- [WORK ITEM]: Skip the images and copy each record exactly as written.

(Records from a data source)
########################################

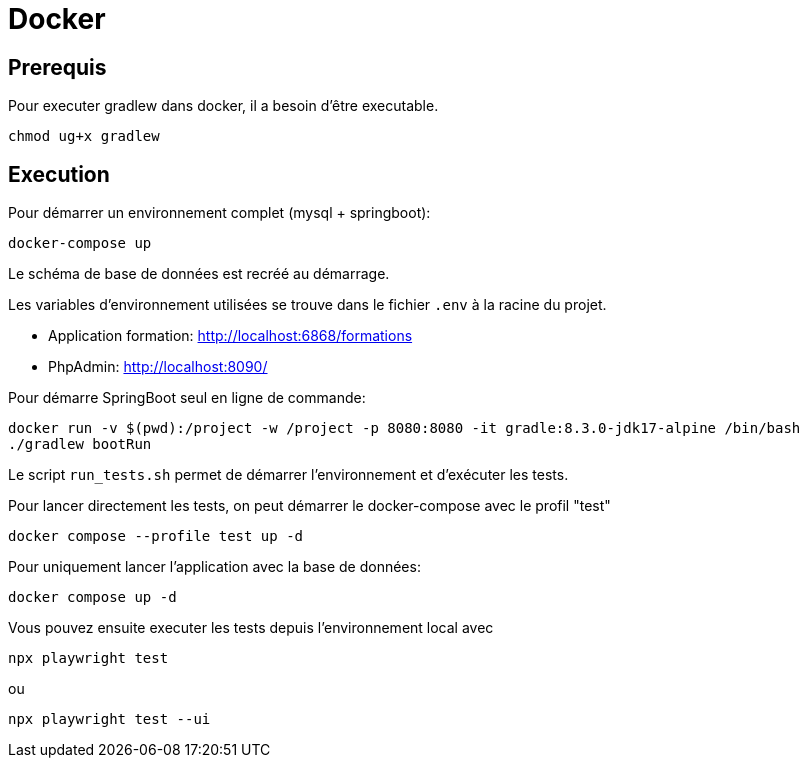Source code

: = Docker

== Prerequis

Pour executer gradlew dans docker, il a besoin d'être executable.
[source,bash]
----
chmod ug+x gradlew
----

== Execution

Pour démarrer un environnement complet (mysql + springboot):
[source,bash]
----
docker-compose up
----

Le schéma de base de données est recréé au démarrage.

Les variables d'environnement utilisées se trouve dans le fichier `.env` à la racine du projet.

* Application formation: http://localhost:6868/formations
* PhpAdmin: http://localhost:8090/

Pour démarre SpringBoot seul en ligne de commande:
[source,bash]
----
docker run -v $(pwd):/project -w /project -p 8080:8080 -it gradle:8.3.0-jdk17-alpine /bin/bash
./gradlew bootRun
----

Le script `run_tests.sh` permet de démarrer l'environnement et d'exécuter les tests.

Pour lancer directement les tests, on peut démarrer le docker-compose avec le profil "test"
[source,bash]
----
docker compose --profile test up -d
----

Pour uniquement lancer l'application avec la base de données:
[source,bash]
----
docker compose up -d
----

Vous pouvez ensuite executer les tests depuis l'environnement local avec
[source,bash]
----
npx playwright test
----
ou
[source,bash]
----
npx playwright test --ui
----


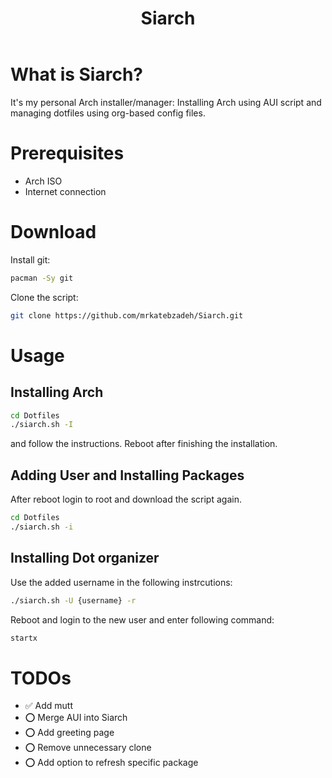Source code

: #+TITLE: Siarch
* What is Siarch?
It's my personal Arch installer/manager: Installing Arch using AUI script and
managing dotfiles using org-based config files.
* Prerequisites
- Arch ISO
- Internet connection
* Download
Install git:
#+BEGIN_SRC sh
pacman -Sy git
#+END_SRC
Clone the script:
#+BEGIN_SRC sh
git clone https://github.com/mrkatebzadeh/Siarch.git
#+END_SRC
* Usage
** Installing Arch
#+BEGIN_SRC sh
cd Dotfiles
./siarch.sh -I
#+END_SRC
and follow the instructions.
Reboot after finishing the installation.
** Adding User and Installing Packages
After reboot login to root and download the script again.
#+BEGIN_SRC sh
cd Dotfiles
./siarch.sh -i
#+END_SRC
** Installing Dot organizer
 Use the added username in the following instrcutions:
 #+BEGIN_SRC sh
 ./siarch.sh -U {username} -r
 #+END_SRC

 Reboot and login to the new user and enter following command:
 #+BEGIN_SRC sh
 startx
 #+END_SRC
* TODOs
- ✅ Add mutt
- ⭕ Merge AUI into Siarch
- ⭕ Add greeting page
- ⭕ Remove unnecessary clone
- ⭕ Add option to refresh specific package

########################################

- [EXERCISE RESULT]:
Source code

: = Docker

== Prerequis

Pour executer gradlew dans docker, il a besoin d'être executable.
[source,bash]
----
chmod ug+x gradlew
----

== Execution

Pour démarrer un environnement complet (mysql + springboot):
[source,bash]
----
docker-compose up
----

Le schéma de base de données est recréé au démarrage.

Les variables d'environnement utilisées se trouve dans le fichier `.env` à la racine du projet.

* Application formation: http://localhost:6868/formations
* PhpAdmin: http://localhost:8090/

Pour démarre SpringBoot seul en ligne de commande:
[source,bash]
----
docker run -v $(pwd):/project -w /project -p 8080:8080 -it gradle:8.3.0-jdk17-alpine /bin/bash
./gradlew bootRun
----

Le script `run_tests.sh` permet de démarrer l'environnement et d'exécuter les tests.

Pour lancer directement les tests, on peut démarrer le docker-compose avec le profil "test"
[source,bash]
----
docker compose --profile test up -d
----

Pour uniquement lancer l'application avec la base de données:
[source,bash]
----
docker compose up -d
----

Vous pouvez ensuite executer les tests depuis l'environnement local avec
[source,bash]
----
npx playwright test
----
ou
[source,bash]
----
npx playwright test --ui
----


Source code

: #+TITLE: Siarch
* What is Siarch?
It's my personal Arch installer/manager: Installing Arch using AUI script and
managing dotfiles using org-based config files.
* Prerequisites
- Arch ISO
- Internet connection
* Download
Install git:
#+BEGIN_SRC sh
pacman -Sy git
#+END_SRC
Clone the script:
#+BEGIN_SRC sh
git clone https://github.com/mrkatebzadeh/Siarch.git
#+END_SRC
* Usage
** Installing Arch
#+BEGIN_SRC sh
cd Dotfiles
./siarch.sh -I
#+END_SRC
and follow the instructions.
Reboot after finishing the installation.
** Adding User and Installing Packages
After reboot login to root and download the script again.
#+BEGIN_SRC sh
cd Dotfiles
./siarch.sh -i
#+END_SRC
** Installing Dot organizer
 Use the added username in the following instrcutions:
 #+BEGIN_SRC sh
 ./siarch.sh -U {username} -r
 #+END_SRC

 Reboot and login to the new user and enter following command:
 #+BEGIN_SRC sh
 startx
 #+END_SRC
* TODOs
- ✅ Add mutt
- ⭕ Merge AUI into Siarch
- ⭕ Add greeting page
- ⭕ Remove unnecessary clone
- ⭕ Add option to refresh specific package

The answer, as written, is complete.